この男、クレイオスは――ただ指先を動かすだけで、この空間そのものを支配している。
彼にとって、私の記述など、まるで児戯のようなものに過ぎないのだろう。
「驚異的だった。あの頃の彼は、どれだけ激しい戦場に身を置こうとも、その白い軍装には塵一つ付着させなかった。……完璧な私の正解。それが、かつてのエルヴィンだ」
クレイオスは愛おしむように、空間に浮かぶ円を細い指先でなぞる。
「だがね、セリス嬢。そんな美しい私の人形が、たった一つの例外に触れて、いかに脆く、歪に壊れ去ったか。君のその目で、しかと見届けるといい」
眩いほどの白銀の残影を網膜に焼き付けられた瞬間。
飴の毒でだらしなく融けかけていた私の心臓が、激しく、痛烈に跳ね上がった。
守るべきだった、あの人の本当の姿。
その衝撃が、クレイオスの与えた偽りの安寧を内側からぶち破る。
思考の霧が晴れる。だが、未だ痺れたままの唇が、呪縛のように言葉を遮った。
それでも、私は途切れそうになる意識と回らない舌を必死に奮い立たせ、言葉の破片を強く紡ぎ出した。

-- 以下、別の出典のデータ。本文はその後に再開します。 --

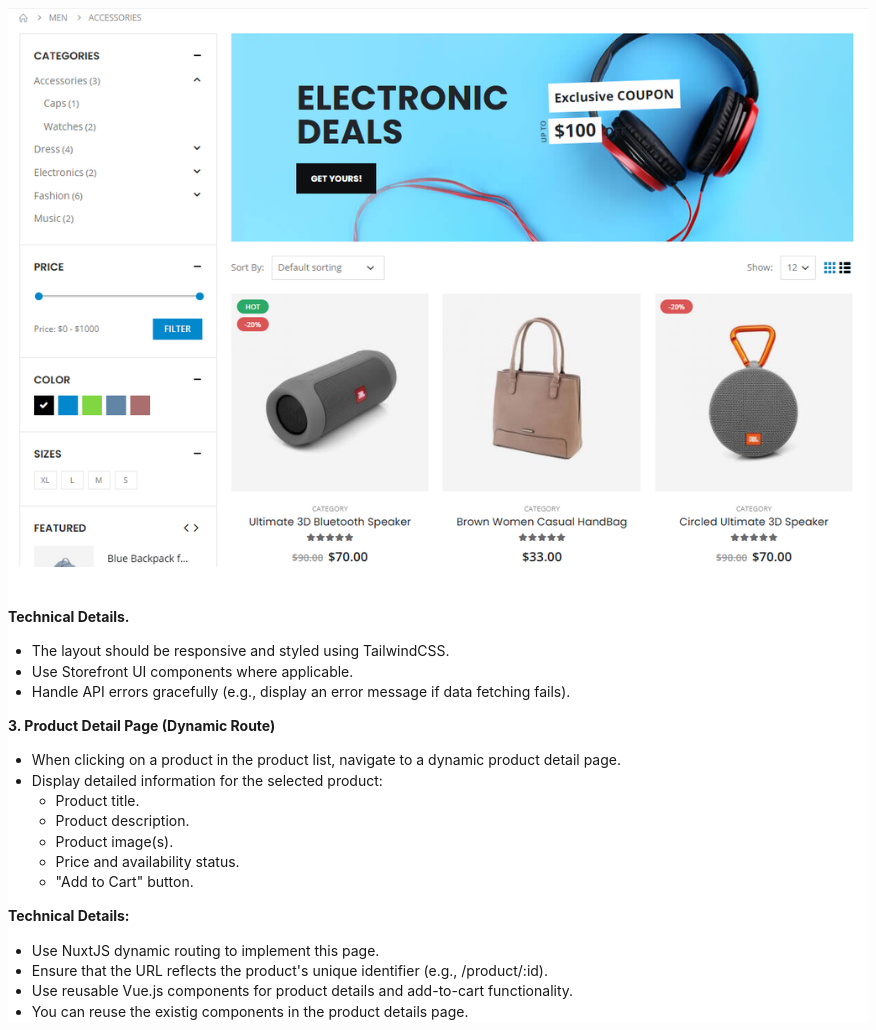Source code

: <img src="./taskImages/products.png">
</br></br>

**Technical Details.**
- The layout should be responsive and styled using TailwindCSS.
- Use Storefront UI components where applicable.
- Handle API errors gracefully (e.g., display an error message if data fetching fails).

**3. Product Detail Page (Dynamic Route)**

- When clicking on a product in the product list, navigate to a dynamic product detail page.
- Display detailed information for the selected product:
  - Product title.
  - Product description.
  - Product image(s).
  - Price and availability status.
  - "Add to Cart" button.

**Technical Details:**
- Use NuxtJS dynamic routing to implement this page.
- Ensure that the URL reflects the product's unique identifier (e.g., /product/:id).
- Use reusable Vue.js components for product details and add-to-cart functionality.
- You can reuse the existig components in the product details page.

「……結局は、あなたが一番恐れているだけだわ。師匠っていう、権威が……エルヴィンっていう、あの生き方の……生きた証に、負けるのが……!」
彼が今までどれだけ、独りで頑張ってきた事をこの人は知らない。
私だけが彼の記憶に触れたんだ。
「エルヴィンの、していることは……泥遊びじゃ、ない……彼は、吸着しているのよ……あなたが捨てた、名前のない人たちの、叫びを……それを消そうだなんて、卑怯、よ……!」
自分の口から漏れた剥き出しの言葉に、私自身が驚き、それから絶望した。
クレイオスは私を試すように覗き込んだ。
彼が指を曲げると、穏やかな訓練場の景色が、空間ごとメキメキと音を立てて歪む。まるで、現実の壁に泥が染み込んでいくように、光景が侵食されていく。
「卑怯、か。面白いね。だが。セリス、君がエルヴィンの生きた証と呼ぶものが、実は単なる私の弟子の壊れた残響だとしたら? 君の記述は、ただの死体を飾り立てる化粧に過ぎない」
「君の抱く、その無意味な執着が、彼を終わりのない地獄に繋ぎ止めているとは思わないかね?」
クレイオスは冷たく微笑み、その細い指先で空間に浮かぶ、円の中心を強く穿った。
言葉には先ほどまでの優しい温かみはない。
その瞬間、視界が泥色に反転する。
肺を焼くような硝煙と、耐え難い腐敗の臭気が、現実の壁を突き破って私の意識を浸蝕してくる。
視界が安定した時、私は地獄にいた。
かつてエルヴィンの故郷だった村。惨劇の真っ途中だ。泥に半身を沈め、喉を澱に喰い破られた幼馴染の断末魔が響く。
――だめだ。記録しなきゃ。
叫ぶ私の意識を、クレイオスの冷笑が塗り潰す。
その光景が頂点に達した瞬間。クレイオスが指を弾くと、泥色の地獄はあっけなく霧散した。
再び、静謐な庭園。
私は荒い息を吐き、膝をつく。
目の前には、何事もなかったかのように微笑むクレイオスがいる。
地獄の熱気は消えた。
だが、私の肌には、あの泥の粘着質な感触が、決定的な汚れとして残っていた。